_課題_
すべてのエントリーで「甲府柳町」を「甲府」に差し替え、ほかはそのままにして行を書き直す。画像は答えに入れないこと。

データセットから抜き出したエントリー
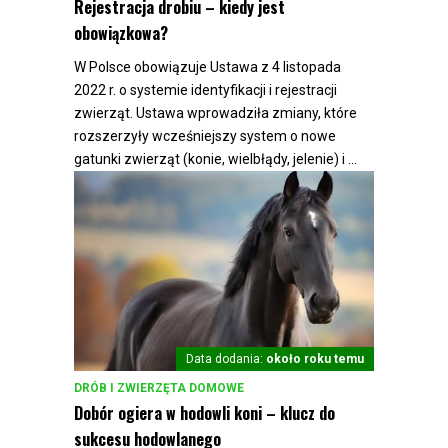
Rejestracja drobiu – kiedy jest
obowiązkowa?
W Polsce obowiązuje Ustawa z 4 listopada
2022 r. o systemie identyfikacji i rejestracji
zwierząt. Ustawa wprowadziła zmiany, które
rozszerzyły wcześniejszy system o nowe
gatunki zwierząt (konie, wielbłądy, jelenie) i ...
Data dodania:
około roku temu
DRÓB I ZWIERZĘTA DOMOWE
Dobór ogiera w hodowli koni – klucz do
sukcesu hodowlanego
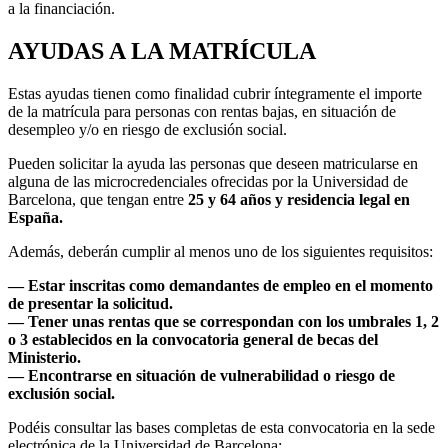
a la financiación.
AYUDAS A LA MATRÍCULA
Estas ayudas tienen como finalidad cubrir íntegramente el importe
de la matrícula para personas con rentas bajas, en situación de
desempleo y/o en riesgo de exclusión social.
Pueden solicitar la ayuda las personas que deseen matricularse en
alguna de las microcredenciales ofrecidas por la Universidad de
Barcelona, que tengan entre
25 y 64 años y residencia legal en
España.
Además, deberán cumplir al menos uno de los siguientes requisitos:
— Estar inscritas como demandantes de empleo en el momento
de presentar la solicitud.
— Tener unas rentas que se correspondan con los umbrales 1, 2
o 3 establecidos en la convocatoria general de becas del
Ministerio.
— Encontrarse en situación de vulnerabilidad o riesgo de
exclusión social.
Podéis consultar las bases completas de esta convocatoria en la sede
electrónica de la Universidad de Barcelona:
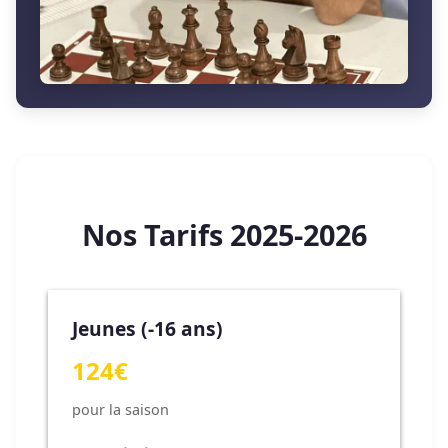
Nos Tarifs 2025-2026
Jeunes (-16 ans)
124€
pour la saison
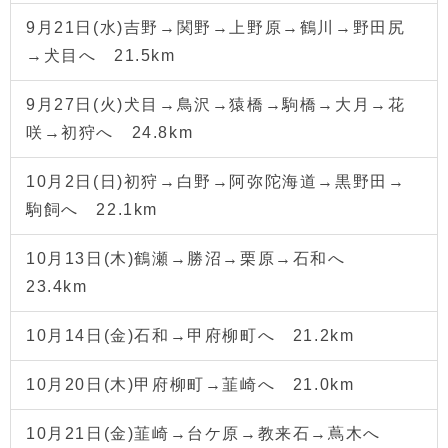
9月21日(水)吉野→関野→上野原→鶴川→野田尻
→犬目へ 21.5km
9月27日(火)犬目→鳥沢→猿橋→駒橋→大月→花
咲→初狩へ 24.8km
10月2日(日)初狩→白野→阿弥陀海道→黒野田→
駒飼へ 22.1km
10月13日(木)鶴瀬→勝沼→栗原→石和へ
23.4km
10月14日(金)石和→甲府柳町へ 21.2km
10月20日(木)甲府柳町→韮崎へ 21.0km
10月21日(金)韮崎→台ケ原→教来石→蔦木へ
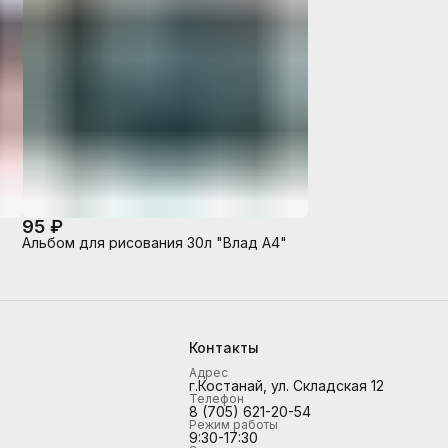
95 ₽
Альбом для рисования 30л "Влад А4"
Контакты
Адрес
г.Костанай, ул. Складская 12
Телефон
8 (705) 621-20-54
Режим работы
9:30-17:30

_この課題の結果_
Rejestracja drobiu – kiedy jest
obowiązkowa?
W Polsce obowiązuje Ustawa z 4 listopada
2022 r. o systemie identyfikacji i rejestracji
zwierząt. Ustawa wprowadziła zmiany, które
rozszerzyły wcześniejszy system o nowe
gatunki zwierząt (konie, wielbłądy, jelenie) i ...
Data dodania:
około roku temu
DRÓB I ZWIERZĘTA DOMOWE
Dobór ogiera w hodowli koni – klucz do
sukcesu hodowlanego
a la financiación.
AYUDAS A LA MATRÍCULA
Estas ayudas tienen como finalidad cubrir íntegramente el importe
de la matrícula para personas con rentas bajas, en situación de
desempleo y/o en riesgo de exclusión social.
Pueden solicitar la ayuda las personas que deseen matricularse en
alguna de las microcredenciales ofrecidas por la Universidad de
Barcelona, que tengan entre
25 y 64 años y residencia legal en
España.
Además, deberán cumplir al menos uno de los siguientes requisitos:
— Estar inscritas como demandantes de empleo en el momento
de presentar la solicitud.
— Tener unas rentas que se correspondan con los umbrales 1, 2
o 3 establecidos en la convocatoria general de becas del
Ministerio.
— Encontrarse en situación de vulnerabilidad o riesgo de
exclusión social.
Podéis consultar las bases completas de esta convocatoria en la sede
electrónica de la Universidad de Barcelona:
Nos Tarifs 2025-2026
Jeunes (-16 ans)
124€
pour la saison
9月21日(水)吉野→関野→上野原→鶴川→野田尻
→犬目へ 21.5km
9月27日(火)犬目→鳥沢→猿橋→駒橋→大月→花
咲→初狩へ 24.8km
10月2日(日)初狩→白野→阿弥陀海道→黒野田→
駒飼へ 22.1km
10月13日(木)鶴瀬→勝沼→栗原→石和へ
23.4km
10月14日(金)石和→甲府へ 21.2km
10月20日(木)甲府→韮崎へ 21.0km
10月21日(金)韮崎→台ケ原→教来石→蔦木へ
95 ₽
Альбом для рисования 30л "Влад А4"
Контакты
Адрес
г.Костанай, ул. Складская 12
Телефон
8 (705) 621-20-54
Режим работы
9:30-17:30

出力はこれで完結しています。